[DATA PROVIDED — start]

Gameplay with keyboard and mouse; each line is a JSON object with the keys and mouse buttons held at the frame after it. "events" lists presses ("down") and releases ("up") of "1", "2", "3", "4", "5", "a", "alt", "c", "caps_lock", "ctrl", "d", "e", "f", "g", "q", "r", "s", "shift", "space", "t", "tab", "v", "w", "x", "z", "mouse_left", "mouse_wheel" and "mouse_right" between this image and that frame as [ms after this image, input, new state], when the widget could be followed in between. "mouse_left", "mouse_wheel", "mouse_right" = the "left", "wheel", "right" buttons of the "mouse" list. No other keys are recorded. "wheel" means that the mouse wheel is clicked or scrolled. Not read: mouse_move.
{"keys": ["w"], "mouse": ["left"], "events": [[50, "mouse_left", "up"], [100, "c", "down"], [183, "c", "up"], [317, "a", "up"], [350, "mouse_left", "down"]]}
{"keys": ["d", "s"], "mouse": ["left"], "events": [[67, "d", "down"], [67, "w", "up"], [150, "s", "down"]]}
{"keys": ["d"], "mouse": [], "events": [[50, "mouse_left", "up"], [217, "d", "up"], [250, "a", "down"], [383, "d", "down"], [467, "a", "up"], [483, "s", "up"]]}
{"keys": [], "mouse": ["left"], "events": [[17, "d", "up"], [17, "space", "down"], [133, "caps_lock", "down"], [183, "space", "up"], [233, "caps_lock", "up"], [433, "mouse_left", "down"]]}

[DATA PROVIDED — finish]

INSTRUCTIONS FOR THE TASK | Output the entire listing above, character for character.

EXERCISE RESULT |
Gameplay with keyboard and mouse; each line is a JSON object with the keys and mouse buttons held at the frame after it. "events" lists presses ("down") and releases ("up") of "1", "2", "3", "4", "5", "a", "alt", "c", "caps_lock", "ctrl", "d", "e", "f", "g", "q", "r", "s", "shift", "space", "t", "tab", "v", "w", "x", "z", "mouse_left", "mouse_wheel" and "mouse_right" between this image and that frame as [ms after this image, input, new state], when the widget could be followed in between. "mouse_left", "mouse_wheel", "mouse_right" = the "left", "wheel", "right" buttons of the "mouse" list. No other keys are recorded. "wheel" means that the mouse wheel is clicked or scrolled. Not read: mouse_move.
{"keys": ["w"], "mouse": ["left"], "events": [[50, "mouse_left", "up"], [100, "c", "down"], [183, "c", "up"], [317, "a", "up"], [350, "mouse_left", "down"]]}
{"keys": ["d", "s"], "mouse": ["left"], "events": [[67, "d", "down"], [67, "w", "up"], [150, "s", "down"]]}
{"keys": ["d"], "mouse": [], "events": [[50, "mouse_left", "up"], [217, "d", "up"], [250, "a", "down"], [383, "d", "down"], [467, "a", "up"], [483, "s", "up"]]}
{"keys": [], "mouse": ["left"], "events": [[17, "d", "up"], [17, "space", "down"], [133, "caps_lock", "down"], [183, "space", "up"], [233, "caps_lock", "up"], [433, "mouse_left", "down"]]}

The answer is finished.